Later, in the day, amidst celebrations at the party office, Modi made a brief speech and described the result as an endorsement of the BJP's development mantra. He said the Assam result had come as a surprise for many and compared it with the BJP being in government in Jammu and Kashmir. "This will give us further strength and enthusiasm... The BJP was getting people's acceptance," Modi said before the meeting of the party's parliamentary board.

The results have brought a much-needed psychological boost to the BJP ahead of the Uttar Pradesh election in 2017, and later the 2019 Lok Sabha election. "The BJP has laid a strong foundation for 2019," BJP president Amit Shah said at a press conference. Giving credit to the performance of the Modi government, that completes two years, Shah said this was the beginning of the acknowledgment of the "politics of performance".

He said the results expanded the BJP's presence from Kerala to Kashmir and Kutch to Kamrup.

Shah's strategy this time, however, was to temper down the role of the party's central leadership and project state leaders in the campaign, unlike in Delhi and Bihar, where the party faced humiliating defeats. A party leader said the victory in Assam had reinforced the view that the high command alone should not call the shots. Modi held 28 rallies, of which eight each were in Assam and West Bengal, seven in Kerala, four in Tamil Nadu and one in Puducherry.

BJP's Ram Madhav, who was the man behind drafting the strategy in Assam, described the results as a clear message for the country. "Assam has given the BJP hope that it could spread its wings in other states where the "antipathy" to the party has been deep-seated. It also strengthens the belief that the Congress is in terminal decline," said BJP leader R Balashankar.

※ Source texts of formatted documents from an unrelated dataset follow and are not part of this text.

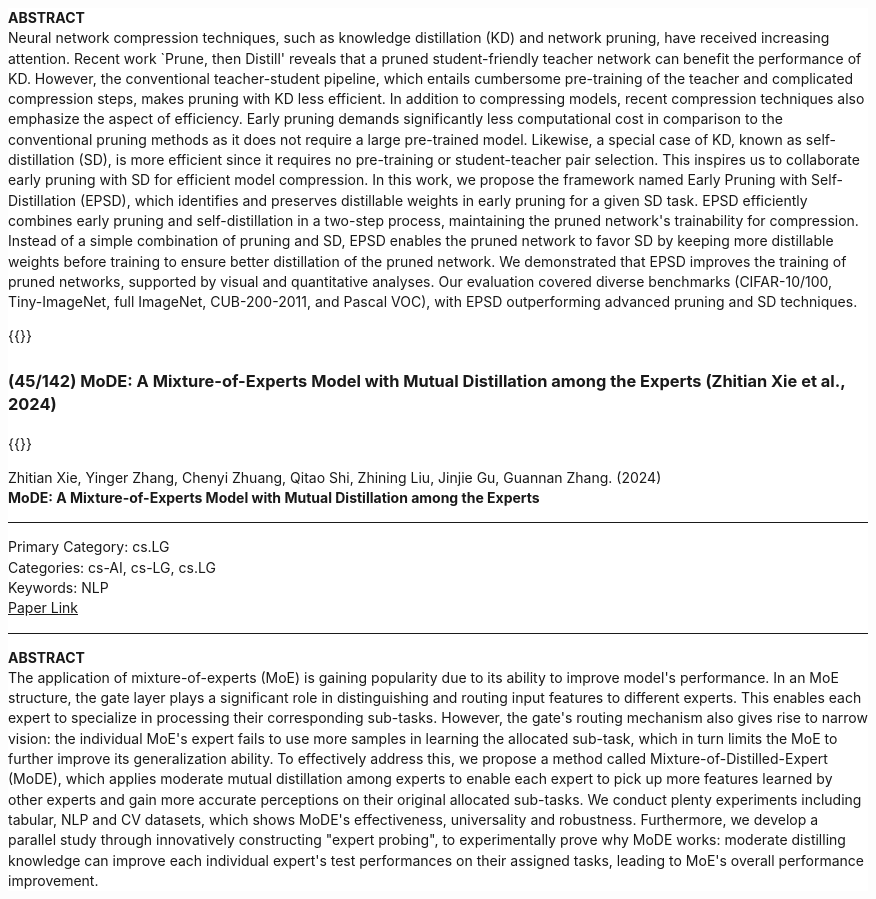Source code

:

**ABSTRACT**  
Neural network compression techniques, such as knowledge distillation (KD) and network pruning, have received increasing attention. Recent work `Prune, then Distill' reveals that a pruned student-friendly teacher network can benefit the performance of KD. However, the conventional teacher-student pipeline, which entails cumbersome pre-training of the teacher and complicated compression steps, makes pruning with KD less efficient. In addition to compressing models, recent compression techniques also emphasize the aspect of efficiency. Early pruning demands significantly less computational cost in comparison to the conventional pruning methods as it does not require a large pre-trained model. Likewise, a special case of KD, known as self-distillation (SD), is more efficient since it requires no pre-training or student-teacher pair selection. This inspires us to collaborate early pruning with SD for efficient model compression. In this work, we propose the framework named Early Pruning with Self-Distillation (EPSD), which identifies and preserves distillable weights in early pruning for a given SD task. EPSD efficiently combines early pruning and self-distillation in a two-step process, maintaining the pruned network's trainability for compression. Instead of a simple combination of pruning and SD, EPSD enables the pruned network to favor SD by keeping more distillable weights before training to ensure better distillation of the pruned network. We demonstrated that EPSD improves the training of pruned networks, supported by visual and quantitative analyses. Our evaluation covered diverse benchmarks (CIFAR-10/100, Tiny-ImageNet, full ImageNet, CUB-200-2011, and Pascal VOC), with EPSD outperforming advanced pruning and SD techniques.

{{</citation>}}


### (45/142) MoDE: A Mixture-of-Experts Model with Mutual Distillation among the Experts (Zhitian Xie et al., 2024)

{{<citation>}}

Zhitian Xie, Yinger Zhang, Chenyi Zhuang, Qitao Shi, Zhining Liu, Jinjie Gu, Guannan Zhang. (2024)  
**MoDE: A Mixture-of-Experts Model with Mutual Distillation among the Experts**  

---
Primary Category: cs.LG  
Categories: cs-AI, cs-LG, cs.LG  
Keywords: NLP  
[Paper Link](http://arxiv.org/abs/2402.00893v1)  

---


**ABSTRACT**  
The application of mixture-of-experts (MoE) is gaining popularity due to its ability to improve model's performance. In an MoE structure, the gate layer plays a significant role in distinguishing and routing input features to different experts. This enables each expert to specialize in processing their corresponding sub-tasks. However, the gate's routing mechanism also gives rise to narrow vision: the individual MoE's expert fails to use more samples in learning the allocated sub-task, which in turn limits the MoE to further improve its generalization ability. To effectively address this, we propose a method called Mixture-of-Distilled-Expert (MoDE), which applies moderate mutual distillation among experts to enable each expert to pick up more features learned by other experts and gain more accurate perceptions on their original allocated sub-tasks. We conduct plenty experiments including tabular, NLP and CV datasets, which shows MoDE's effectiveness, universality and robustness. Furthermore, we develop a parallel study through innovatively constructing "expert probing", to experimentally prove why MoDE works: moderate distilling knowledge can improve each individual expert's test performances on their assigned tasks, leading to MoE's overall performance improvement.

In Kerala, the BJP, which had never won a seat either in Lok Sabha or assembly, made a beginning with the Nemom seat where party veteran O Rajagopal was fighting a tough battle.

The party's vote share in the state rose to a highest ever 15 per cent from 10.63 per cent in the 2014 Lok Sabha election and six per cent in the 2011 assembly election. In 2014 local body elections, the BJP's vote share was 14 per cent.

The BJP strategy was aimed at consolidating the Hindu vote in the states, where the minority population was over 25 per cent. In Assam, with a minority population of 34.2 per cent, the party got a vote share of nearly 30 per cent, though this was marginally lower than that of Congress.

In Kerala, where the minority population was around 48 per cent, the BJP had forged an alliance with BJDS, a party formed by SNDP's Vellapally Natesan which had the support of the Ezhava vote, a backward class Community forming 23 per cent of the population.

In West Bengal, where the Muslim population is 28 per cent, the BJP got a vote share of 10.7 per cent, over nine per cent less than that in the Lok Sabha election.